### THE TASK
Every line holding the string "events" should be copied from the listing.

### SOURCE MATERIAL
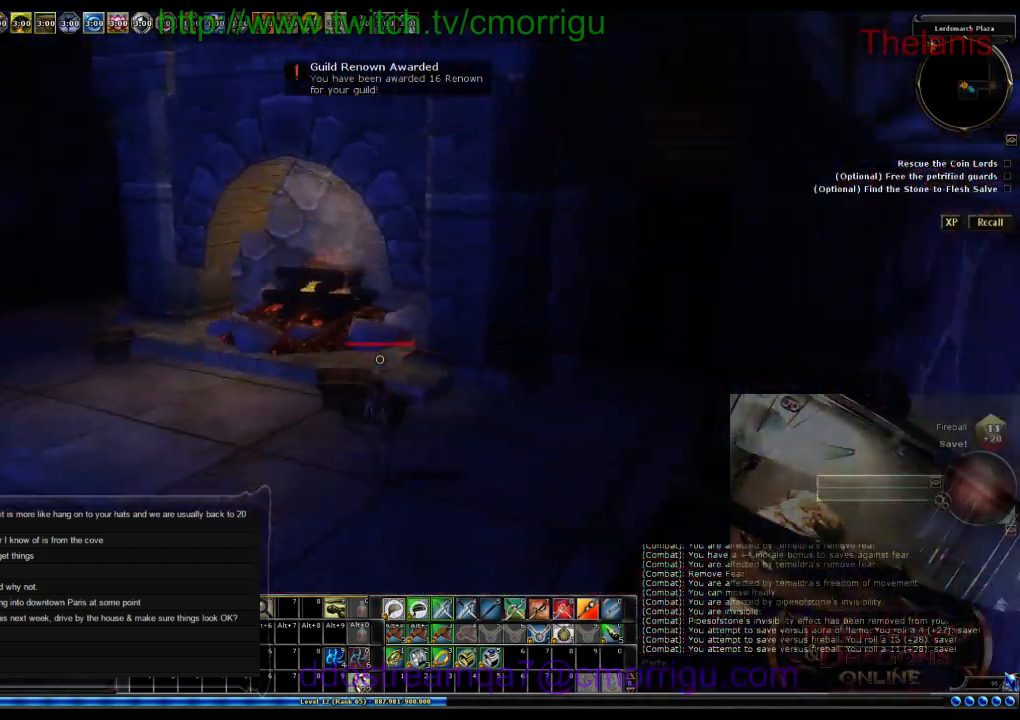
{"keys": ["w"]}
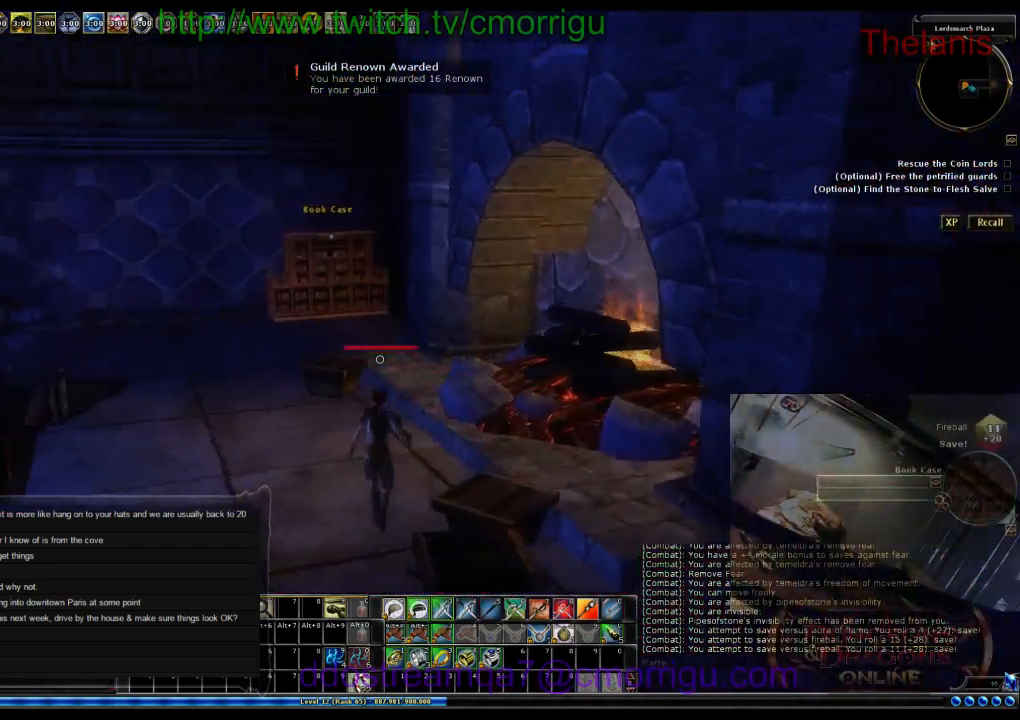
{"keys": [], "events": [[66, "w", "up"]]}
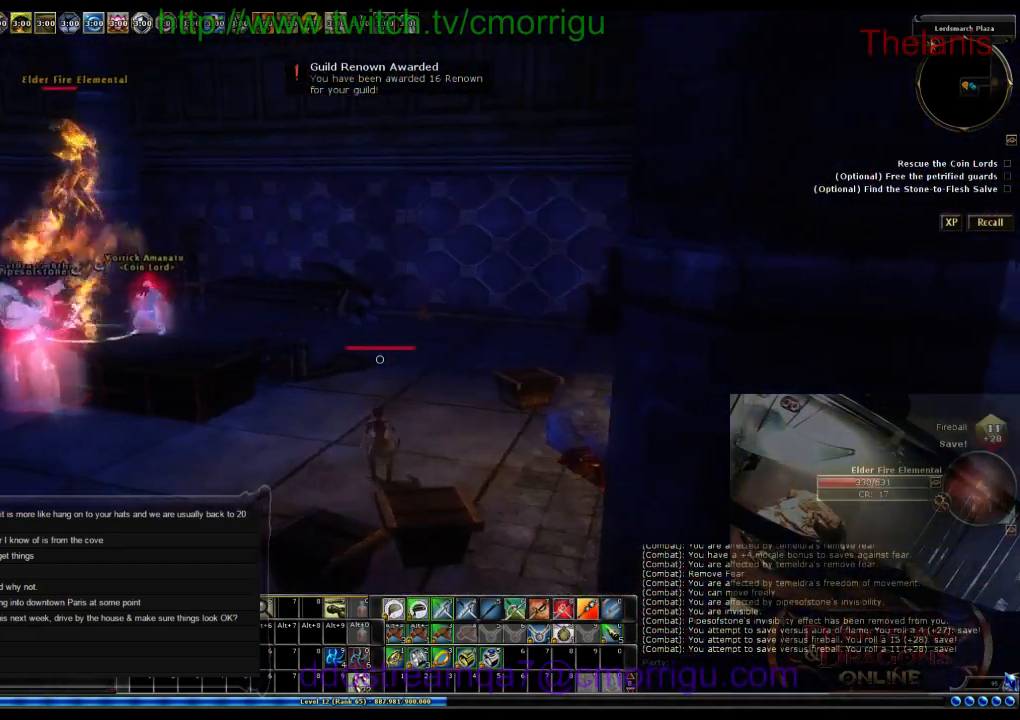
{"keys": ["w"], "events": [[100, "w", "down"]]}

### OUTPUT
{"keys": [], "events": [[66, "w", "up"]]}
{"keys": ["w"], "events": [[100, "w", "down"]]}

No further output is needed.